10. Per quanto riguarda la depressione respiratoria, si tratta di un effetto collaterale che si sviluppa raramente se si ha l'avvertenza di titolare con cautela le dosi.




Fonte:

Nicholson B and Passik S. Management of Chronic Noncancer Pain in the Primary Care Setting.
Southern Medical Journal. 2007 October. 100:1028-1036.



Commento di Renato Rossi

Il paziente con dolore cronico non oncologico di intensità da moderata a grave rappresenta una sfida per il medico. Di solito si tratta di dolore di tipo osteo-articolare o fibromialgico, talora neuropatico o viscerale. Le scelte terapeutiche di prima linea sono i FANS e gli analgesici non oppioidi (+ eventualmente un oppioide debole).
I FANS possono risultare efficaci, ma molti sono i pazienti che rispondono parzialmente o non rispondono; in altri casi l'efficacia dei FANS è limitata dal rischio di effetti collaterali legati all'uso cronico, sia di tipo gastrointestianle che cardiovascolare. Non di rado poi il pazienta presenta controindicazioni all'uso degli antinfiammatori.
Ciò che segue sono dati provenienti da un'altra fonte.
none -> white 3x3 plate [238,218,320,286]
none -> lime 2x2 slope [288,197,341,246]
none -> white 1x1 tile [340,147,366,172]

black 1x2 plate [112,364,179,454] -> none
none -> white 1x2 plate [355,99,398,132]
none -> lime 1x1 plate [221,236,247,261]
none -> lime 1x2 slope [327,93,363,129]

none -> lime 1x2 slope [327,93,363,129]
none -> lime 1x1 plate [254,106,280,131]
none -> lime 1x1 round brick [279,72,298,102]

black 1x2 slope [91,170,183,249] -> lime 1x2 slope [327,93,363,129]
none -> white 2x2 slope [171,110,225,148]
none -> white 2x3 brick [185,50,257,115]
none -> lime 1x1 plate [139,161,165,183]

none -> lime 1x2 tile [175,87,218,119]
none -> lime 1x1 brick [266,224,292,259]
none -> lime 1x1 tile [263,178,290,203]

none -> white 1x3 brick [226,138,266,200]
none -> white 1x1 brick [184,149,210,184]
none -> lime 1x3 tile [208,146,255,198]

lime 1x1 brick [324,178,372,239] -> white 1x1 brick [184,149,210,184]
Gli analgesici non oppiodi sono un' alternativa, ma anche in questo caso l'efficacia è estremamente variabile ed in molti casi non duratura. Esistono in commercio associazioni precostituite di analgesico e oppioide debole che possono essere usati vantaggiosamente in molti casi, soprattutto per il dolore non severo.
Tuttavia numerosi studi hanno documentato che una larga percentuale di soggetti affetti da dolore cronico continua a lamentare sintomi e dichiara di trovare solo un beneficio limitato dai farmaci usati come prima scelta. Viene allora spontaneo pensare alla terapia con oppiacei, tuttavia le remore del medico sono numerose: il pericolo di provocare assuefazione con l'uso prolungato di questi farmaci, il timore di ripercussioni di tipo legale in caso di eventuali controlli, la possibilità di effetti collaterali.
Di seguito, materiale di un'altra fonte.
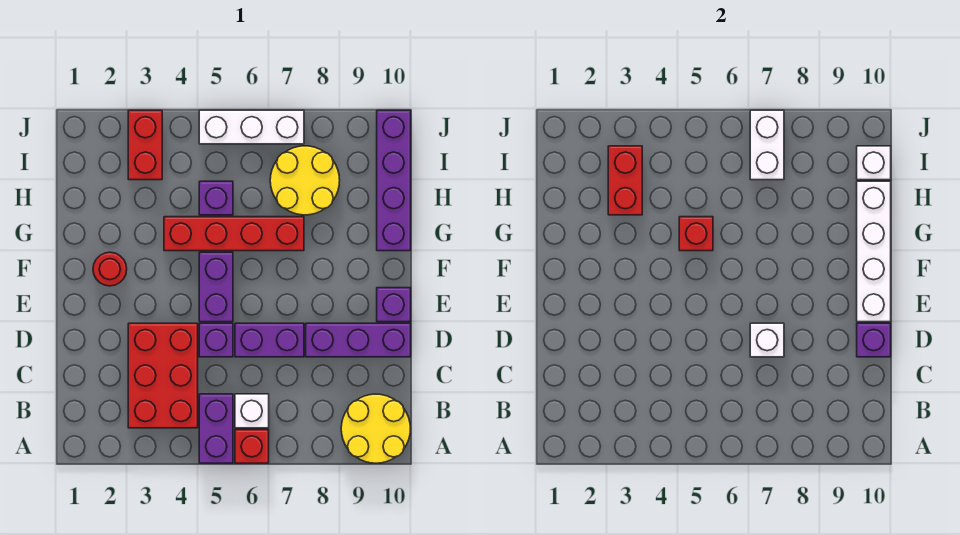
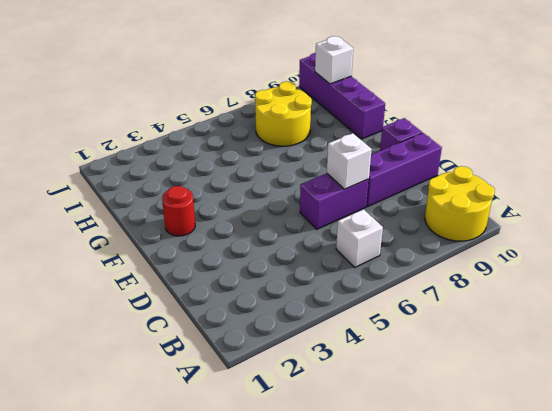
none -> purple 1x2 brick [199,394,233,463]
none -> red 1x1 brick [235,430,269,463]
none -> red 2x3 brick [128,323,198,428]

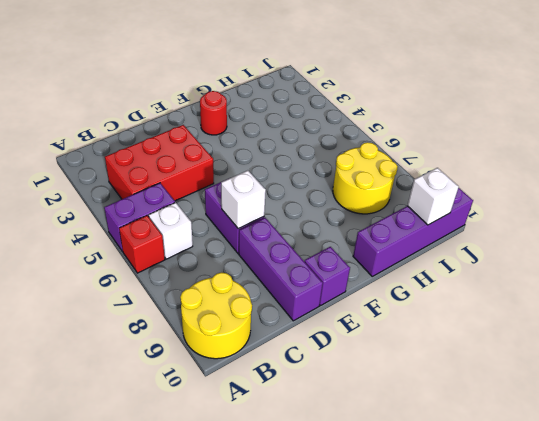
none -> purple 1x1 brick [199,323,233,357]
none -> purple 1x2 brick [199,252,233,322]
none -> red 1x4 brick [164,217,304,251]

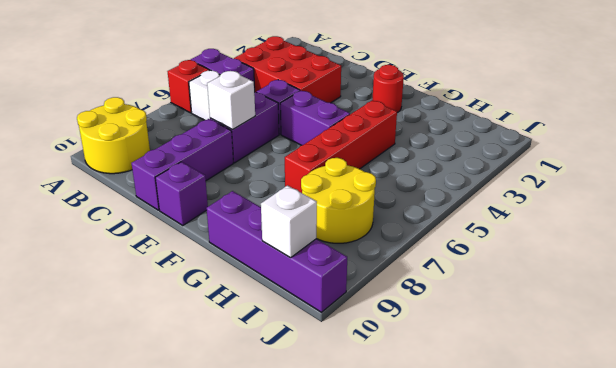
none -> purple 1x1 brick [199,181,233,215]
none -> red 1x2 brick [128,110,162,180]
none -> white 1x3 brick [199,110,304,144]

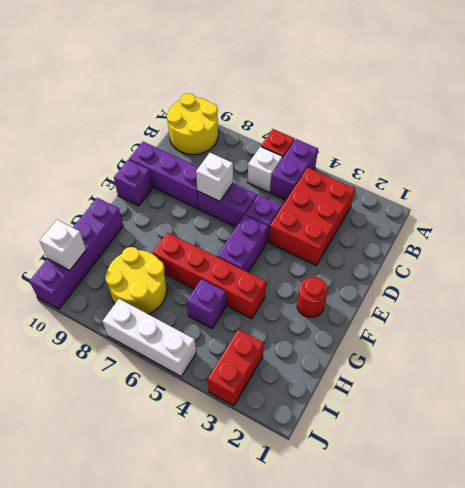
none -> purple 1x1 brick [857,323,891,357]
none -> white 1x4 brick [857,181,891,322]
none -> red 1x1 brick [679,217,713,251]

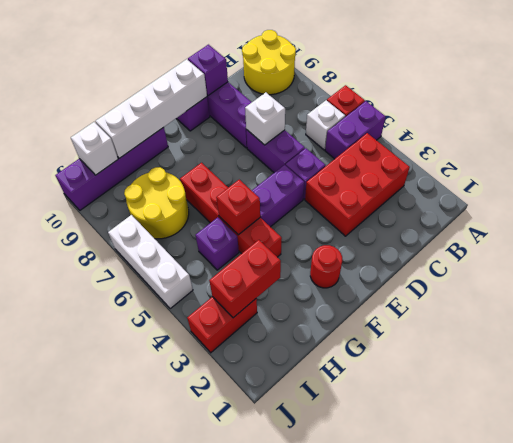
none -> white 1x2 brick [750,110,784,180]

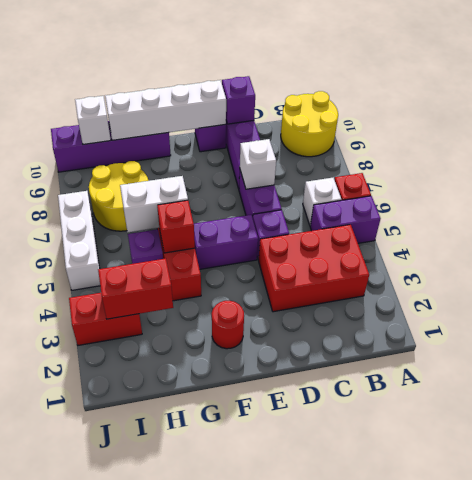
white 1x2 brick [120,176,188,232] -> white 1x2 brick moved to [750,110,784,180]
Per quanto riguarda il rischio di provocare assuefazione, abuso o dipendenza, gli studi forniscono dati contraddittori: secondo alcuni non vi sarebbe un aumento di questi fenomeni in chi viene trattato cronicamente con oppiacei rispetto alla popolazione generale, secondo altri questo pericolo risulta invece reale. L'articolo di revisione recensito in questa pillola può essere di aiuto per il medico che scelga questa strada per minimizzare il rischio di creare un paziente con "addiction" agli oppiodi, per ridurre gli effetti collaterali e, last but not least, per migliorare la qualità di vita del paziente stesso. Sicuramente si tratta di una scelta non facile, ma probabilmente penalizzata da troppi timori non sempre fondati. Di importanza fondamentale è il controllo in tempi ravvicinati dell' efficacia della terapia, in modo da personalizzare le dosi, nonchè della effettiva necessità di continuarla o di ridurla o di sospenderla nei periodi di remissione della sintomatologia.
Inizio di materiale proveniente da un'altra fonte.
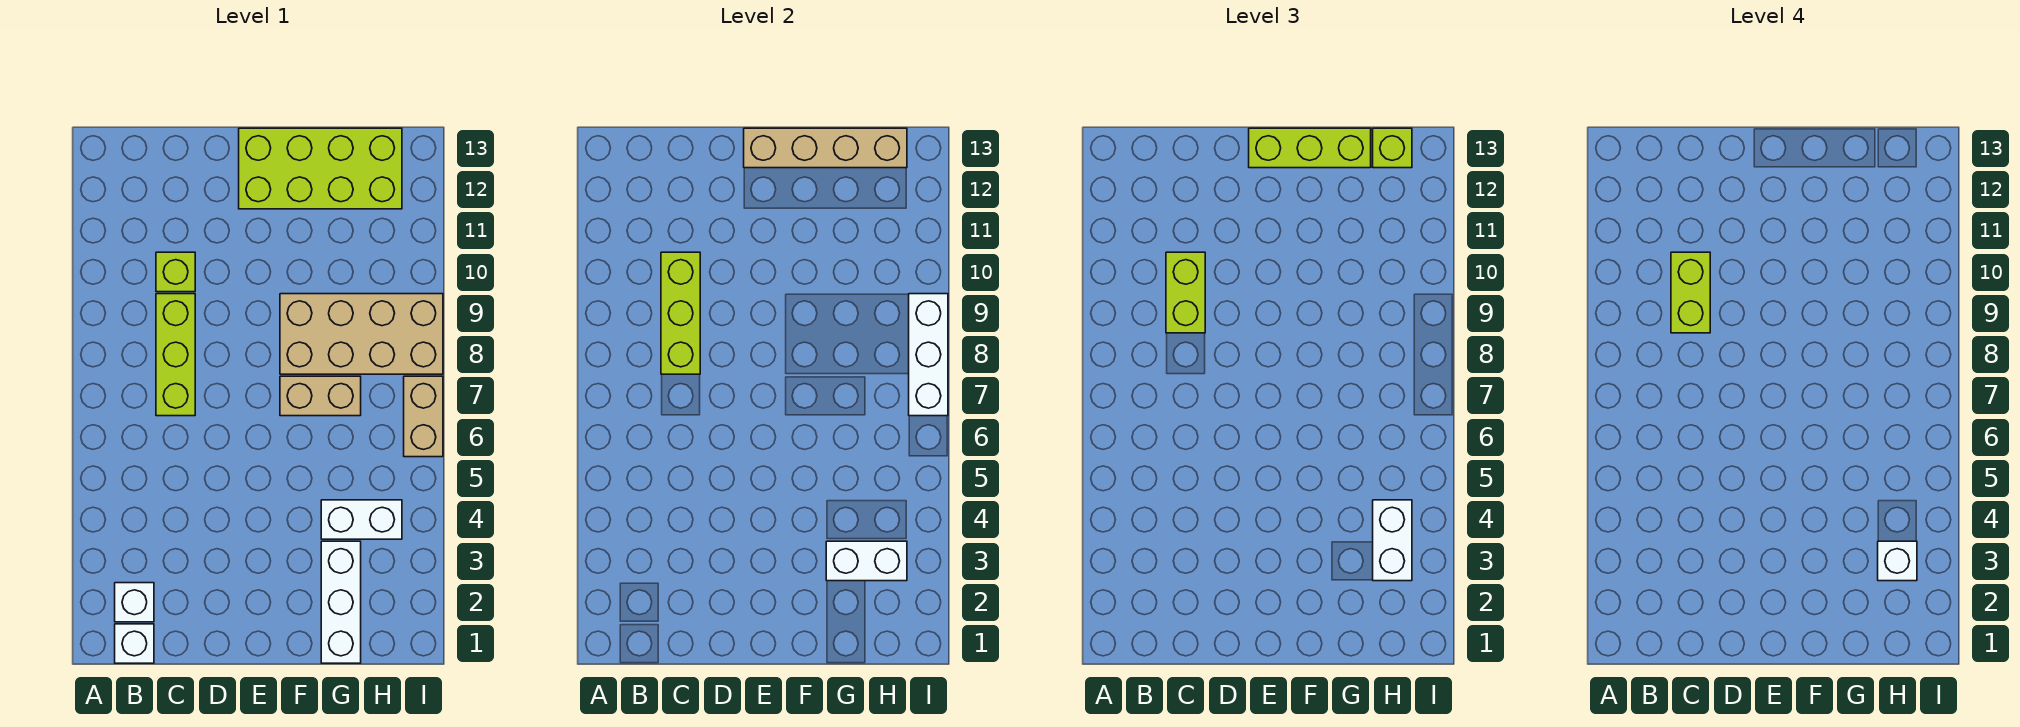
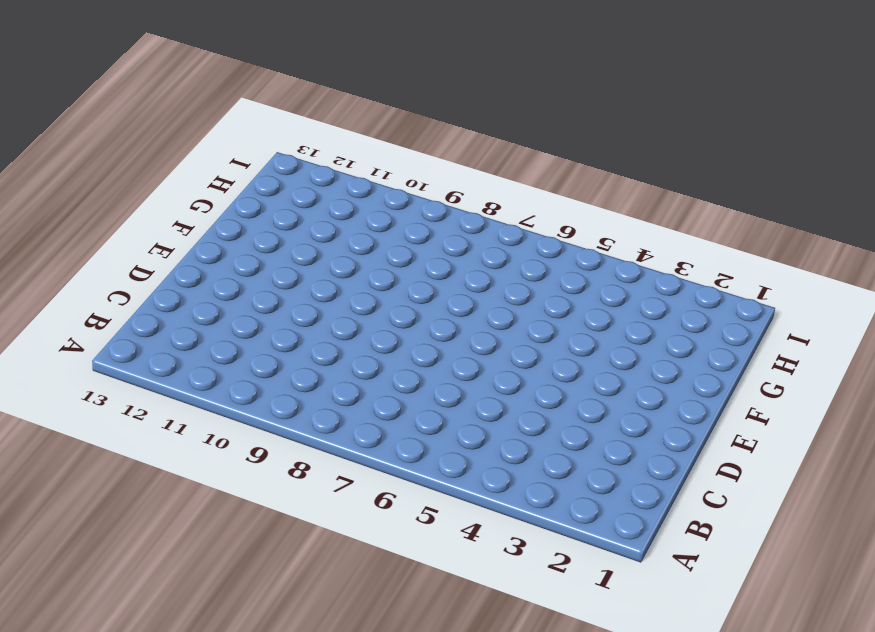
none -> white 1x1 brick [115,624,154,663]
none -> white 1x1 brick [115,583,154,622]
none -> lime 1x3 brick [156,294,195,416]

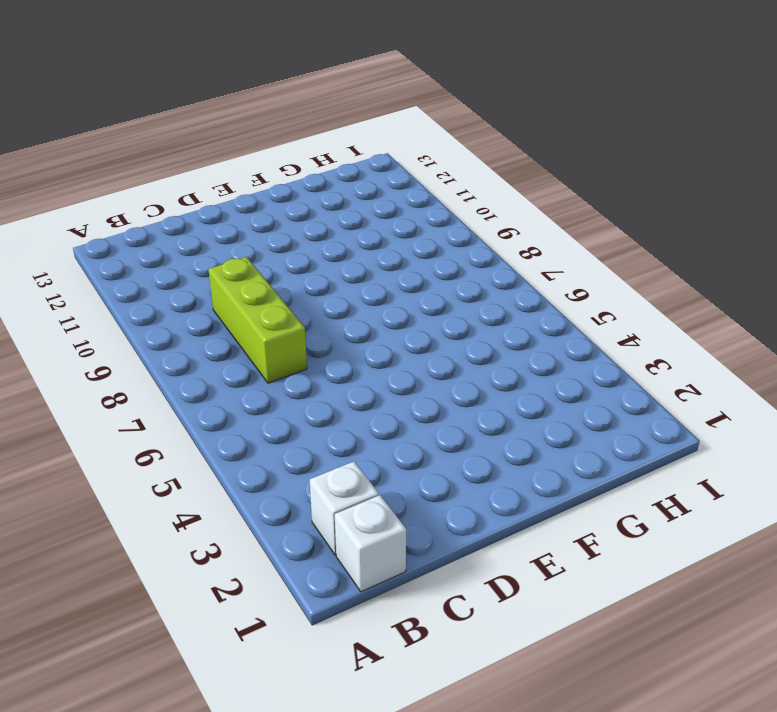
none -> lime 1x1 brick [156,252,195,292]
none -> lime 2x4 brick [239,128,402,209]
none -> tan 1x2 brick [280,376,361,416]

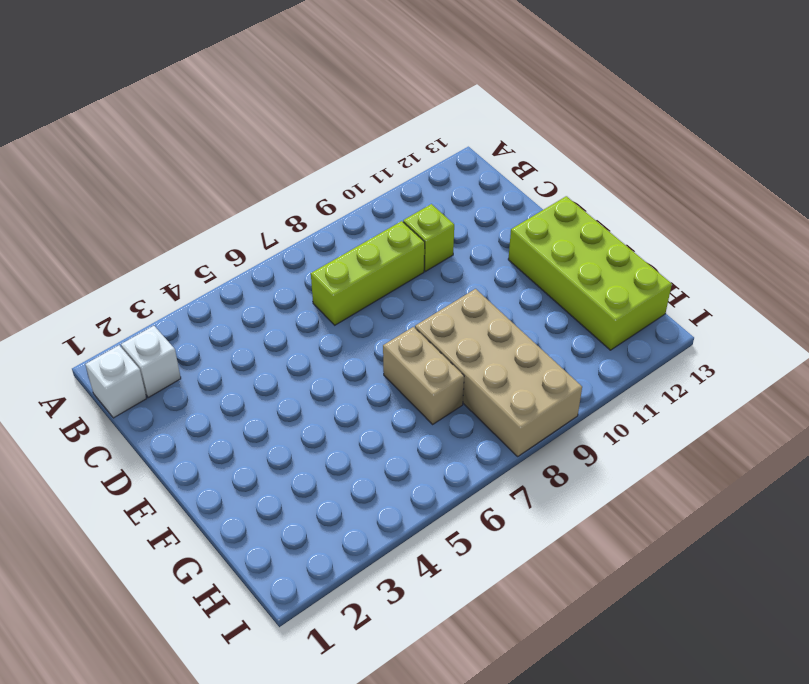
none -> white 1x3 brick [321,541,361,663]
none -> white 1x2 brick [321,500,402,539]
none -> tan 1x2 brick [404,376,443,457]

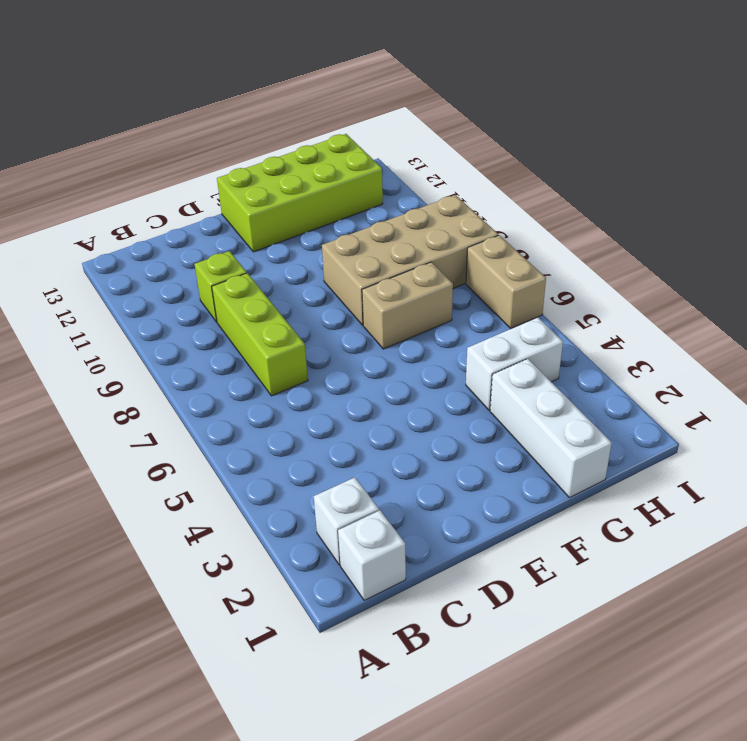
none -> lime 1x3 brick [661,252,700,374]
none -> tan 1x4 brick [744,128,907,168]
none -> white 1x2 brick [826,541,907,581]

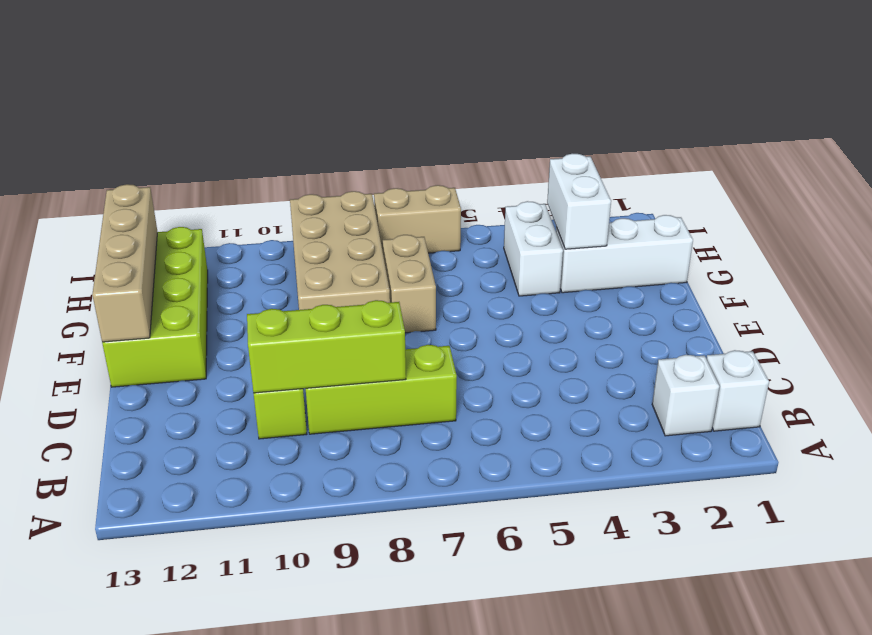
none -> white 1x3 brick [909,294,948,416]
none -> lime 1x2 brick [1166,252,1205,333]
none -> lime 1x3 brick [1249,128,1371,168]

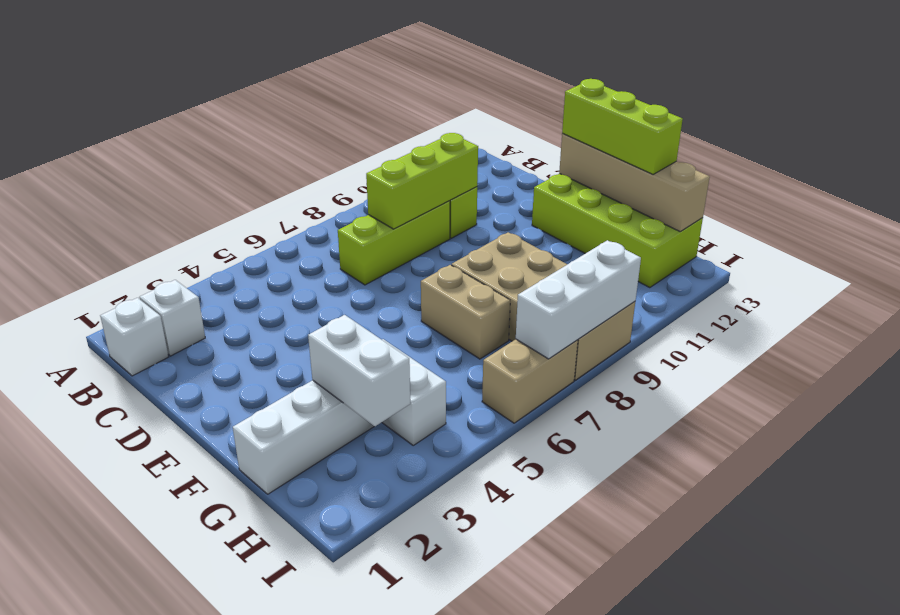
none -> lime 1x2 brick [1166,252,1205,333]
none -> white 1x2 brick [1373,500,1412,581]
none -> lime 1x1 brick [1373,128,1412,168]

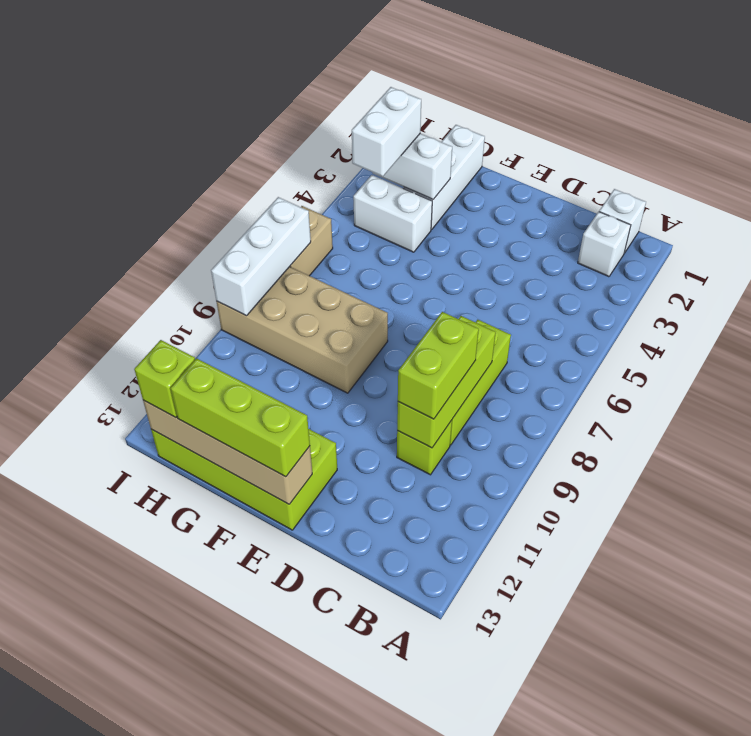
none -> tan 1x2 brick [280,376,361,416]
none -> lime 1x2 brick [1671,252,1710,333]
none -> white 1x1 brick [1878,541,1917,581]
In conclusione: l'uso degli oppiodi può e deve essere previsto in pazienti selezionati che non rispondono alle terapie di prima linea (FANS e/o analgesici non oppiodi). Un attento monitoraggio del trattamento permette al medico di affrontare queste situazioni con relativa tranquillità e con ragionevole sicurezza.
Un aspetto da non trascurare è, infine, l'informazione del paziente. Spesso è quest'ultimo che rifiuta l'uso degli oppiacei quando se li vede proporre, associando erroneamente questi farmaci a situazioni terminali. Bisogna allora spiegare con pazienza ed in termini facilmente comprensibili che gli oppiacei non sono solo farmaci per il paziente con il "cancro", che il loro uso è previsto anche in situazioni di dolore cronico che non risponde ad altri farmaci, che i rischi e gli effetti collaterali ci sono, ma che questa è una prerogativa di tutti i trattamenti medici: con la sua collaborazione la terapia potrà essere effettuata in modo sicuro e potrà essere interrotta quando non ce ne sarà bisogno. Per fortuna spesso le condizioni caratterizzate da dolore cronico hanno un andamento spontaneo caratterizzato da periodi di recrudescenza alternati a periodi di benessere o di dolore di intensità ridotta, e questo permette di modulare la terapia sulla base delle effettive necessità del paziente.